EN BREF – À Grenoble, le musée de l’Ancien Évêché ouvre, jusqu’au 3 septembre 2023, les portes de lieux généralement interdits au public. “Chartreuses”, sa nouvelle exposition, revient en effet sur l’histoire de l’ordre religieux des Chartreux, fondé à la toute fin du XIe siècle. Un monde de silence présenté au fil d’un remarquable ensemble de 31 tableaux monumentaux, patiemment restaurés.
Une exposition intitulée “Chartreuses” au musée de l’Ancien Évêché ? La coïncidence pourrait prêter à sourire. Mais après avoir présenté Moly-Sabata et les artistes cubistes rassemblés en Isère dès 1927, l’établissement de la rue Très-Cloîtres à Grenoble tourne aujourd’hui son regard vers une autre communauté : celle des Chartreux.
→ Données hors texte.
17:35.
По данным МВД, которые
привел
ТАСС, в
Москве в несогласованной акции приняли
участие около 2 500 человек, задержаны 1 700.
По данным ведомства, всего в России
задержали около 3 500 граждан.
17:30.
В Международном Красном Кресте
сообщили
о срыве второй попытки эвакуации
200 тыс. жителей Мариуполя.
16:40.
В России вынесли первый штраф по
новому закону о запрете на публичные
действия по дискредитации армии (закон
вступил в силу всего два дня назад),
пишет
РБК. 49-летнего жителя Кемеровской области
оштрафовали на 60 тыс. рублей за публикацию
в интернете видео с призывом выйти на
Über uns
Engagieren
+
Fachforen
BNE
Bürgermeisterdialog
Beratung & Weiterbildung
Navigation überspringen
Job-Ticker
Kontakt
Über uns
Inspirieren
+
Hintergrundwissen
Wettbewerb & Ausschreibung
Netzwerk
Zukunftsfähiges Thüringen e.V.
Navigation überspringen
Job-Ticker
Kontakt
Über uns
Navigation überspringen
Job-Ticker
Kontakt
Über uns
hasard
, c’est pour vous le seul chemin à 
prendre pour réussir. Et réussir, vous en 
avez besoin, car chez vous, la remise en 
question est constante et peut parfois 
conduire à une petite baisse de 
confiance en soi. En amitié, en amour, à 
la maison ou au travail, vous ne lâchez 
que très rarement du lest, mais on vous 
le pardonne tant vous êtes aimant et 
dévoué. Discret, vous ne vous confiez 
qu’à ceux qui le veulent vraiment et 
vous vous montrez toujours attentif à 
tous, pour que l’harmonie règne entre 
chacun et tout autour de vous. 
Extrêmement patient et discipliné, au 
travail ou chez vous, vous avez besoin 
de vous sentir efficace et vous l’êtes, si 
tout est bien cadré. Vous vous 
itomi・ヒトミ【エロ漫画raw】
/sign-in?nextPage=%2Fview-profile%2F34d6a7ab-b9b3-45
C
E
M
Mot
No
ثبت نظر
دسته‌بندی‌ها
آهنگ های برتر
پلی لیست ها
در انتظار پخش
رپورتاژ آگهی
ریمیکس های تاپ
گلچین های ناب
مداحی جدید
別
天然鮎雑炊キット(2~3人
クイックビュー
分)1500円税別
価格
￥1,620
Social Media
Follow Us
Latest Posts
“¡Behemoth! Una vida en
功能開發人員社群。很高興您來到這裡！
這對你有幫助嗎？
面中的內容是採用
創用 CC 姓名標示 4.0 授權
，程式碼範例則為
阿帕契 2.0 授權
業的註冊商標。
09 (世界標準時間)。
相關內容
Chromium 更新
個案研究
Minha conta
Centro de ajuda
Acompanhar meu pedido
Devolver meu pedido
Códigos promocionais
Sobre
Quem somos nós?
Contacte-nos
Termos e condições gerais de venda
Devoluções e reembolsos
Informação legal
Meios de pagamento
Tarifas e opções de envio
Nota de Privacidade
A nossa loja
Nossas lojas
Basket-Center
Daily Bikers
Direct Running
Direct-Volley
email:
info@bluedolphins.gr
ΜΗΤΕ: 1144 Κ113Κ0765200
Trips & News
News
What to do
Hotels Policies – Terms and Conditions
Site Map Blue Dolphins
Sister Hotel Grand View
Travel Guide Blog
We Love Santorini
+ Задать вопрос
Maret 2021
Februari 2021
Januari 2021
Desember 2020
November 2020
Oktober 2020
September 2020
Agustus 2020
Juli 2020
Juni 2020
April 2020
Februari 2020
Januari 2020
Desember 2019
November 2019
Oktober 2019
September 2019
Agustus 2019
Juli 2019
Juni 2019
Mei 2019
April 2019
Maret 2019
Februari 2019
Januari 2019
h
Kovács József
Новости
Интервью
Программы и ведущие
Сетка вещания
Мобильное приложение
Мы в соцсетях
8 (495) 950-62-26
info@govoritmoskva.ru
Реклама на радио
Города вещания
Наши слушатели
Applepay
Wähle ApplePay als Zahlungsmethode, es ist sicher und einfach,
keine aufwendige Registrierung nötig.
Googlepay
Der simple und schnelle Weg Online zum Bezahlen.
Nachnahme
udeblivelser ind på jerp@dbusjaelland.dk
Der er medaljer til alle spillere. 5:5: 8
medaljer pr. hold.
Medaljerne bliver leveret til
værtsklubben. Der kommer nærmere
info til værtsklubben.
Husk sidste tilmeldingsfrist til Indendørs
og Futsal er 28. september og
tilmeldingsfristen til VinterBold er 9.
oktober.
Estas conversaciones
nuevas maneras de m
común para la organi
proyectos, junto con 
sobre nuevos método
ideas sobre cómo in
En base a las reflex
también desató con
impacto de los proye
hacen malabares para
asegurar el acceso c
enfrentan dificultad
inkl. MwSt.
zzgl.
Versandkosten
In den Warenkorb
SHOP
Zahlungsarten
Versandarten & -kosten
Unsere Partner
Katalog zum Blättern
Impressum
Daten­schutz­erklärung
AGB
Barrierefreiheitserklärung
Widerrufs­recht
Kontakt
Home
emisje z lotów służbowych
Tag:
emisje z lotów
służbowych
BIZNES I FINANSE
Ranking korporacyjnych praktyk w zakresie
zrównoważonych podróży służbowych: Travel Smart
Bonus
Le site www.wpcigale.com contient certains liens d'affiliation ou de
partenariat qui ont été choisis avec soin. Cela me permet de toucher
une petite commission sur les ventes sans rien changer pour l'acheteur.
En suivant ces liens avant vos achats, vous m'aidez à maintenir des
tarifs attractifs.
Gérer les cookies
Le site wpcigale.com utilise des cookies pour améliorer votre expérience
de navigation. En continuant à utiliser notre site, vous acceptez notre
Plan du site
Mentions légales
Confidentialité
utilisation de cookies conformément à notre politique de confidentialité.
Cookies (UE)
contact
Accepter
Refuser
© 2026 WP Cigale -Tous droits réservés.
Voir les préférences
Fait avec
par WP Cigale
L’exposition, ouverte gratuitement jusqu’au 3 septembre 2023, est bien différente de la précédente. Cette fois, sur les cimaises, 31 toiles monumentales s’offrent au regard des curieux, chacune d’elles représentant un édifice religieux et, plus précisément, l’un des monastères européens de l’ordre des Chartreux.
D’où vient de nom de cet ordre ? Du “désert” de Chartreuse où un dénommé Bruno de Cologne, futur saint, s’est installé en 1084 avec six compagnons et a entamé une vie de prière. Le sous-titre de l’exposition Chartreuses, “Dans la solitude et le silence”, donne une petite idée de cette existence austère. Tout comme les tableaux présentés au musée de l’Ancien Évêché, qui permettent d’appréhender l’histoire de l’ordre au fil du temps.
Au total, les experts ont retrouvé 79 de ces œuvres étonnantes, communément appelées “cartes de Chartreuse”. Classé au titre des Monuments historiques, l’ensemble a été restauré pendant vingt ans. En 2002 et 2003, le musée de l’Ancien Évêché avait déjà reçu une exposition “Charteuses d’Europe” pour révéler à tous l’importance de la collection.
Des tableaux conçus… comme outils de contrôle
Le monastère de la Grande Chartreuse, fermé au public, est toujours le propriétaire de cet ensemble de grande valeur. C’est donc presque un privilège que d’avoir l’occasion de le redécouvrir aujourd’hui. L’occasion aussi de comprendre l’organisation et le fonctionnement d’un ordre séculaire, inscrit dans l’histoire du continent depuis près d’un millénaire.
Au passage, les curieux en apprendront davantage sur la personnalité de Dom Innocent Le Masson (1627−1703). Ce contemporain des rois Louis XIII et Louis XIV fut le prieur de la plus illustre des communautés. De son vivant, l’ordre était très dynamique, du fait de la contre-réforme catholique. De nouveaux monastères furent alors fondés, reconstruits, agrandis, transformés ou restaurés.
Les cartes témoignent du rayonnement de l’ordre des Chartreux, aux plans historique et spirituel. Mais elles ont aussi servi à l’autorité ecclésiastique pour vérifier que les constructions nouvelles étaient conformes aux textes réglementant la vie des moines. L’idée était qu’elles montrent plutôt un chantier qu’une juste représentation de la réalité. Le nom de la plupart des peintres qui les ont réalisées est d’ailleurs tombé dans l’oubli.
Sur certaines des toiles, le prieur n’a pas hésité à rayer les divers éléments architecturaux qu’il ne souhaitait pas voir réalisés. L’exposition “Chartreuses” se penche aussi sur les rapports de l’ordre avec le monde extérieur. Elle revient enfin sur la longue campagne de restauration menée pour sauver les cartes. Ce n’est pas la partie la moins fascinante.